Beaucoup de choses empêchent de le savoir : d’abord l’absence d’indications à ce propos, ensuite la
brièveté de la vie humaine.»
Protagoras, DK 80 B 4

4. Gorgias
Né en Sicile vers l’an 483 avant le Christ et disciple d’Empédocle, Gorgias a été, avec Protagoras, le
sophiste le plus célèbre. Sa vie s’écoule dans différentes villes grecques, souvent à Athènes, jusqu’à sa
mort en 375. Son œuvre principale a comme titre Sur la nature ou le non-être.
Sa doctrine philosophique a comme fondement l’opposition radicale à l’éléatisme, qui se manifeste dans
ces trois thèses :
« Premièrement, et pour commencer, rien n'existe ; deuxièmement, même s'il existe quelque chose,
l'homme ne peut l'appréhender ; troisièmement, même si on peut l'appréhender, on ne peut ni le formuler
ni l'expliquer aux autres ».
Gorgias démontrera les trois thèses avec la technique que Zénon avait utilisée, manifestant ainsi que les
moyens que celui-ci avait employés en défense de l’éléatisme peuvent être aussi utilisés contre lui.
Gorgias rejette donc aussi bien l’existence de l’être que celle du non-être ; et il le fait en utilisant les
propositions contradictoires des philosophes de la nature. Leurs propositions mêmes les uns conçoivent
l’être comme étant unique, d’autres comme étant multiple, les uns disent qu’il est généré, d’autres qu’il est
non généré démontrent pour Gorgias l’impossibilité de l’être. Rien n’existe et, par conséquent, on ne peut
admettre aucune vérité. Pour Protagoras il y avait au moins une vérité relative à chaque homme. Gordias,
en éliminant l’être, supprime toute vérité ou fausseté possible.

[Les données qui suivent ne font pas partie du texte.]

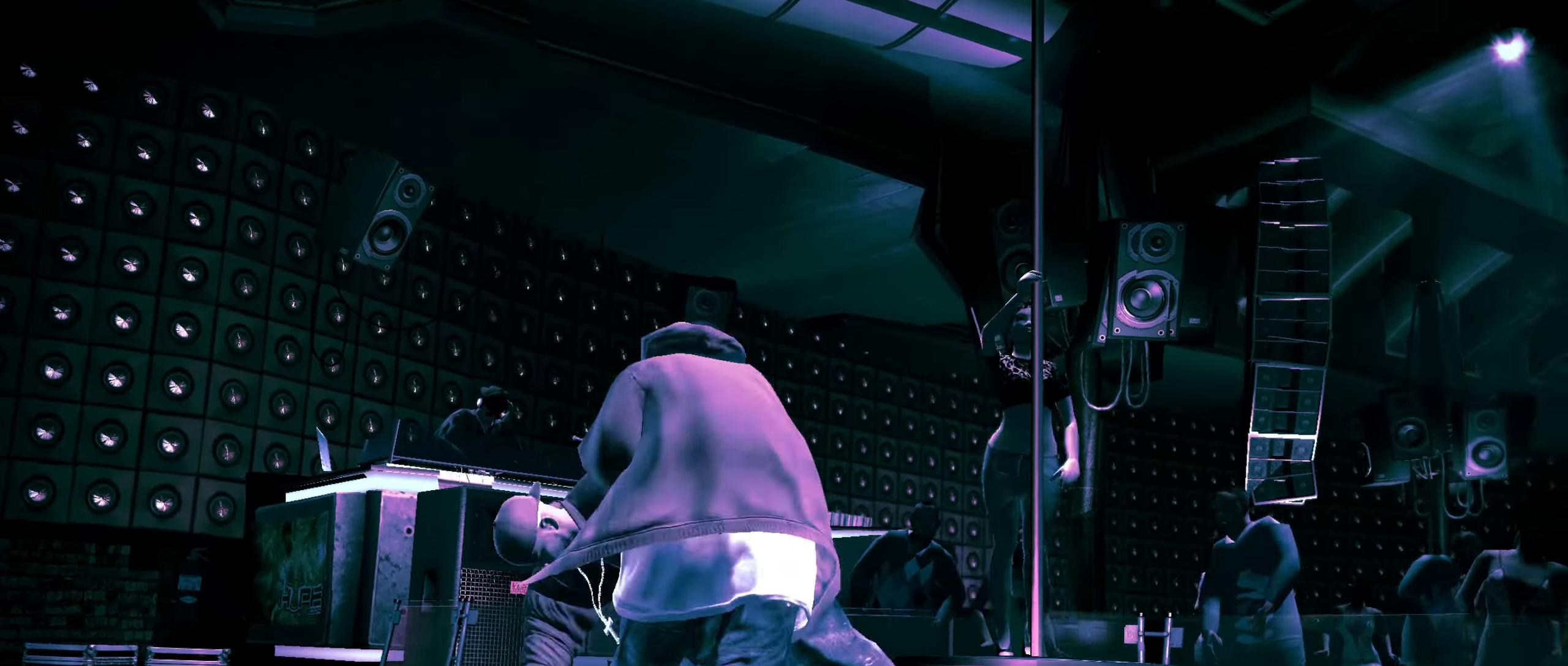
{"buttons": [], "left_stick": "down", "right_stick": "center", "events": []}
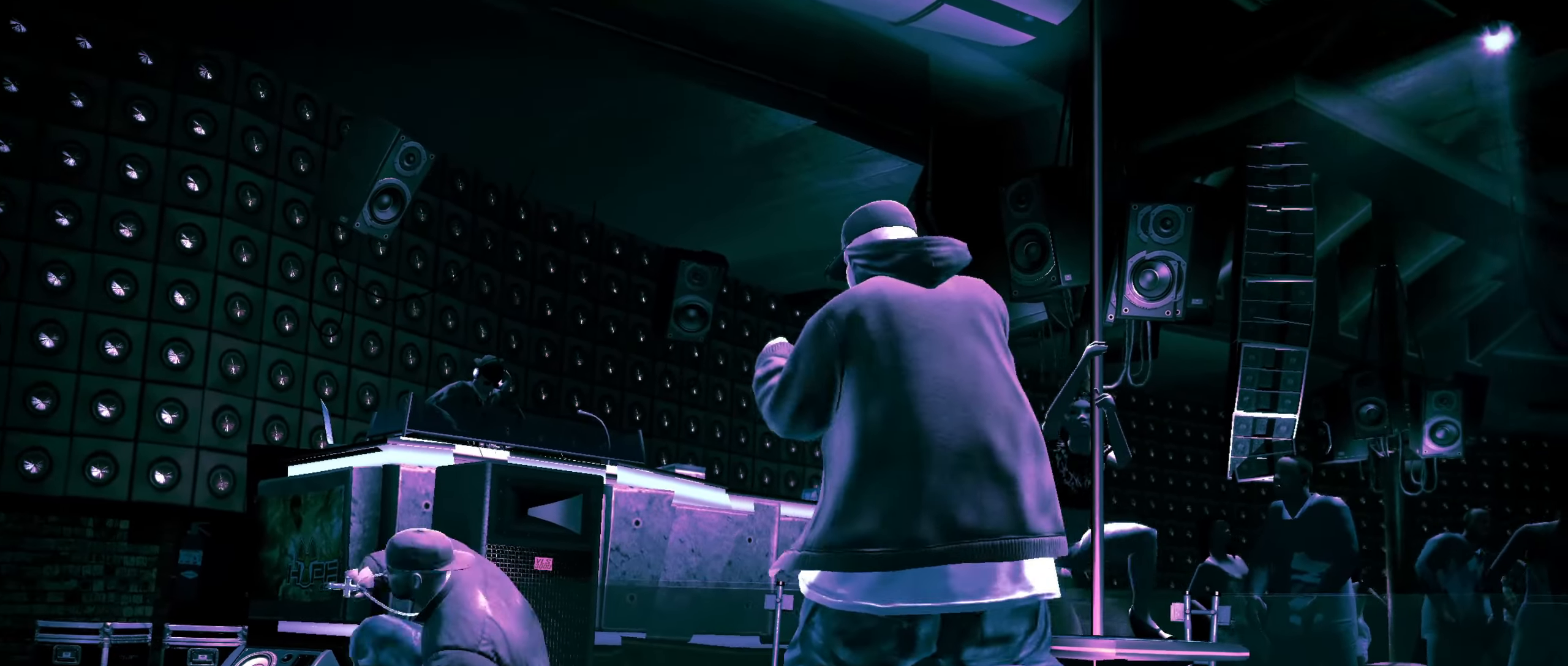
{"buttons": [], "left_stick": "center", "right_stick": "down", "events": [[117, "left_stick", "left"], [250, "left_stick", "down-left"], [400, "right_stick", "down"], [483, "left_stick", "center"]]}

Si l’être n’existe pas, l’adéquation éléatique entre l’être et la pensée entre l’être et la vérité est éliminée :
Si ce qui est pensé n’existe pas, ce qui existe n’est pas pensé. Or, les choses pensées n’existent pas,
comme nous démontrerons : donc l’être n’est pas pensé. Que les choses pensées n’existent pas est
évident, car si ce qui est pensé existe, toutes les choses pensées existent, de n’importe quelle façon qu’on
les pense, ce qui est contraire à l’expérience.
Mais, même si l’être pouvait être pensé, il demeurerait incommunicable :
Le moyen par lequel nous exprimons les choses est la parole ; mais la parole n’est pas l’objet qui existe
réellement : donc nous n’exprimons pas à notre prochain une réalité existante, mais seulement la parole,
qui est une réalité différente de l’objet.
C'est-à-dire, Gorgias ne brise pas seulement le lien entre l’être et la pensée, mais aussi celui qui est
supposé exister entre les paroles et la réalité. De cette façon la parole devient indépendante, autonome,
sans aucun lien avec le réel et au service de l’homme, pour qu’il l’utilise pour les buts qu’il voudra lui
assigner. C’est pour cela que Gorgias met l’accent sur la rhétorique, la maîtrise de la parole,
Qui est une grande dominatrice, car avec un corps très petit et invisible, elle réalise des œuvres divines.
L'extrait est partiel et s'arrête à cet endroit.